Le habría resultado turbador verla con aquel vestido largo, con sus pechos turgentes debajo de la seda.

Pero él seguía siendo el tipo que se plantaba entre ella y sus torturadores. Pues habían sido tantos los que la habían importunado por su éxito con Los encantos de una pequeña ciudad como los que la habían felicitado.

Ella tampoco había sabido nunca callarse a tiempo. Siempre había tenido el don de decir la palabra equivocada en el instante más inoportuno.

Él había tratado de ahuyentar siempre a sus escasos pretendientes, y le había dado a ese respecto muchos consejos sin que ella se los hubiera pedido: «Dulce Pea, todos los hombres son unos cerdos». «¿Tú, también?». «Especialmente yo».

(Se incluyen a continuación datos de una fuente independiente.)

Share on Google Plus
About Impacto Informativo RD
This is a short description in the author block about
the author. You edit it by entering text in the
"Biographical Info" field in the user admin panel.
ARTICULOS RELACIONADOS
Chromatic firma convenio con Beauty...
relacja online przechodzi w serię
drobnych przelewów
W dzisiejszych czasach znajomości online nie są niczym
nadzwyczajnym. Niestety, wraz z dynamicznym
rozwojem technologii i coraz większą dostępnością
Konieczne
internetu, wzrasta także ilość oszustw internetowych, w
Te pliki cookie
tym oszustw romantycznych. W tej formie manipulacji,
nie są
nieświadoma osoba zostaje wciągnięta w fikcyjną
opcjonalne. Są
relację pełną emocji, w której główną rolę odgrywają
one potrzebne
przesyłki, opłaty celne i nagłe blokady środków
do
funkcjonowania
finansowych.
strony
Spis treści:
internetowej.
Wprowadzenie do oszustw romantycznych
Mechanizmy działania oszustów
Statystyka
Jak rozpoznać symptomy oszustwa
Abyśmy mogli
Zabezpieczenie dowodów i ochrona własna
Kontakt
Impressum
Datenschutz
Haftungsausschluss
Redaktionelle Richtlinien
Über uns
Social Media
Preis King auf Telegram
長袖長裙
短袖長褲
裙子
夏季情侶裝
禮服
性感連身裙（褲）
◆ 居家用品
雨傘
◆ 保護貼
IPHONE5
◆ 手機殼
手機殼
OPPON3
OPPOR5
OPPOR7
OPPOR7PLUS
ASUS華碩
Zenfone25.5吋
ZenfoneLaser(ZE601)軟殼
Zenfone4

Seguía viviendo en la casa de al lado, pero ya no era la misma que él recordaba. Él tampoco era ya el mismo. Había estado fuera mucho tiempo. No había tenido una relación cordial con su familia. Algunos encuentros ocasionales en Nueva York, donde su hermana se había ido a vivir, alguna visita de sus padres a California y poco más.

Recordó de pronto a su madre disfrutando como una niña en Disneylandia.

«Mamá».

Aquellos tiernos recuerdos le abandonaron enseguida para dar paso a otros más ingratos. Estaba en el porche donde su madre acostumbraba a balancearse en la mecedora mientras esperaba a que él llegase a casa.

Su padre le había dejado claro que nunca le perdonaría no haber asistido a su funeral.

Las palabras «clandestinidad» e «infiltrado» carecían de significado para el doctor Sheridan. No entendía que perseguir a los tipos malos que había por el mundo pudiera considerarse una profesión honorable.